*EXERCISE PROMPT:* Copy the stretch of the material below from the line containing "Νοέμβριος 2024" through the end, putting "Ιανουάριος" in place of "Σεπτέμβριος" and changing nothing else. Give only those lines.

*DATA FOR THE TASK:*
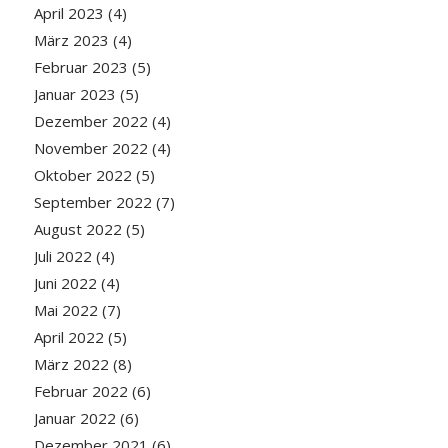
April 2023
(4)
März 2023
(4)
Februar 2023
(5)
Januar 2023
(5)
Dezember 2022
(4)
November 2022
(4)
Oktober 2022
(5)
September 2022
(7)
August 2022
(5)
Juli 2022
(4)
Juni 2022
(4)
Mai 2022
(7)
April 2022
(5)
März 2022
(8)
Februar 2022
(6)
Januar 2022
(6)
Dezember 2021
(6)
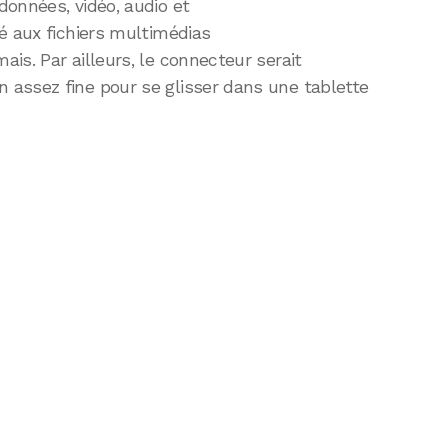
données, vidéo, audio et
é aux fichiers multimédias
is. Par ailleurs, le connecteur serait
assez fine pour se glisser dans une tablette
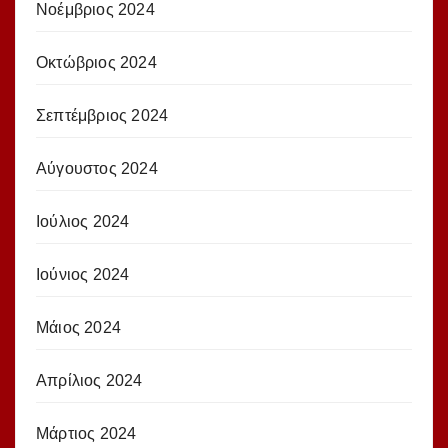
Νοέμβριος 2024
Οκτώβριος 2024
Σεπτέμβριος 2024
Αύγουστος 2024
Ιούλιος 2024
Ιούνιος 2024
Μάιος 2024
Απρίλιος 2024
Μάρτιος 2024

*SOLUTION:*
Νοέμβριος 2024
Οκτώβριος 2024
Ιανουάριος 2024
Αύγουστος 2024
Ιούλιος 2024
Ιούνιος 2024
Μάιος 2024
Απρίλιος 2024
Μάρτιος 2024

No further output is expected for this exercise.